(Saved entries)
● ● ● ●

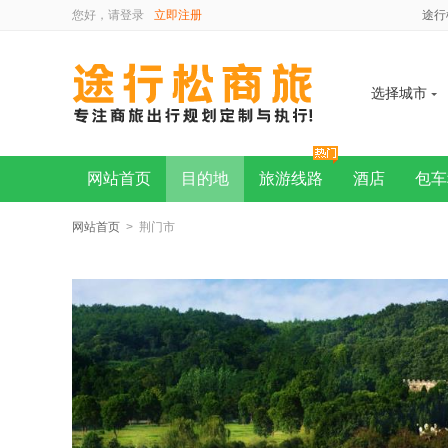
您好，请
登录
立即注册
途行
选择城市
网站首页
目的地
旅游线路
酒店
包车
网站首页
> 荆门市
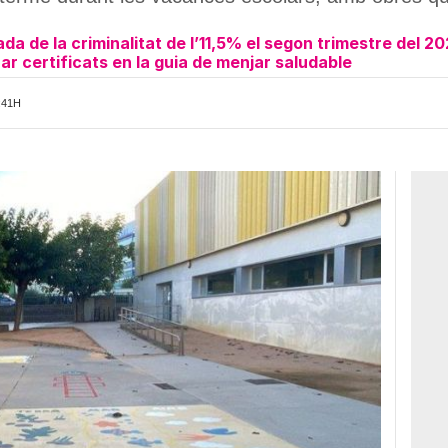
da de la criminalitat de l’11,5% el segon trimestre del 2
ar certificats en la guia de menjar saludable
:41H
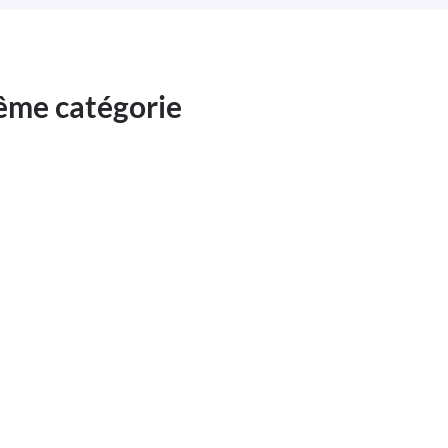
même catégorie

● ● ● ●

**Work order**
Although the records contain pictures, the copy should hold only their text, reproduced exactly.

**Answer below**
您好，请
登录
立即注册
途行
选择城市
网站首页
目的地
旅游线路
酒店
包车
网站首页
> 荆门市
da de la criminalitat de l’11,5% el segon trimestre del 2
ar certificats en la guia de menjar saludable
:41H
même catégorie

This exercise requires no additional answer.